- The Bank of Canada (BoC) kept the overnight rate at 0.25% but continued to taper the quantitative easing (QE) program. The Bank reduced the pace of asset purchases from at least $3 billion per week to $2 billion per week.
- In terms of the overnight rate, the Bank said that the interest rate would remain at its effective lower bound until economic slack is absorbed and the 2 percent inflation target is sustainably achieved, which it continued to expect would occur in the second half of 2022.
- The Bank of Canada also released the July Monetary Policy Report (MPR) today. The economic forecast has incorporated sizeable changes from the April edition. For 2021, real GDP growth was revised down half a percentage point to 6%, 2022 was upgraded to 4.6% from 3.7%, and 2023 was little changed at 3.3%. The downgrade in 2021 comes as a result of a weaker than expected first half of the year, but the Bank continues to expect a strong rebound in growth in the third and fourth quarters. The upward revision in 2022 was mainly a result of the BoC now assuming that households will spend 20 percent of the extra savings they accumulated during the pandemic on consumption. Previously, they had expected none of these funds would be used for consumption purposes.

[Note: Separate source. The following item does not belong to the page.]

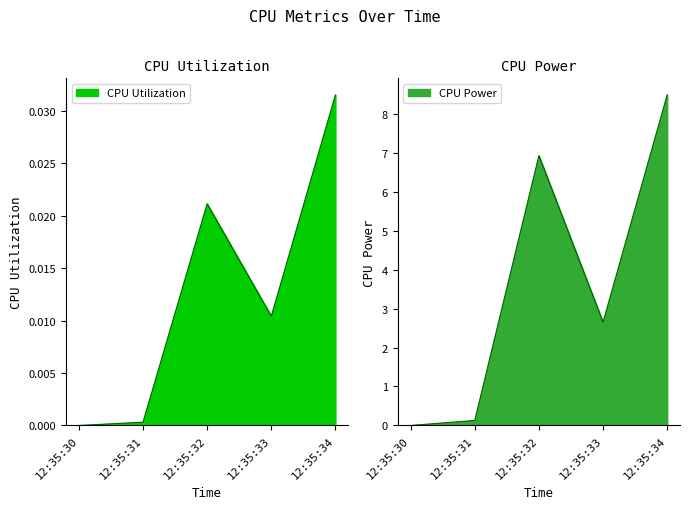

In CPU Utilization, how many points are higher than both neighbors (excluding endpoints)?

1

- The Bank also lifted potential GDP growth in 2021-23 to average around 1.8% per year, approximately 0.2 percentage points higher than what was assumed in the April MPR. As a result, combined with the real GDP forecast, the Bank continues to expect the output gap to close sometime in the second half of 2022.
- In terms of inflation, the consumer price index (CPI) inflation forecast was revised higher. The 2021 forecast was increased to 3% from 2.3%, and 2022 was revised up to 2.4% from 1.9%. The projection for 2023 was pretty much unchanged at 2.2%.
Key Implications
- As was widely expected, the Bank of Canada opted to reduce monetary stimulus today. With the economic recovery strengthening on the back of easing public health restrictions, it was a prudent move by the Bank to remove some policy support.
- Still, considerable monetary stimulus is flowing into the economy and with the labour market still quite a long way away from a full recovery, the BoC will not be turning off the taps anytime soon. Today’s MPR reiterated that it will take time for a full and inclusive recovery in employment, especially as workers take on new jobs.
- However, labour market slack has not blunted near-term price pressures. In fact, the Bank now expects inflation to push higher than its previous forecast aided by reopening and supply chain impacts. But just as in April, the BoC believes transitory forces are lifting inflation currently and they will fade with time. Even so, the Bank’s commitment to keep the policy rate at its effective lower bound well into 2022 will lead to inflation moving above the 2 percent target in 2023 before returning a year later. The Bank recognizes there is a lot of uncertainty around inflation at the moment, so it will continue to closely watch the persistence and magnitude of price pressures as the economy reopens.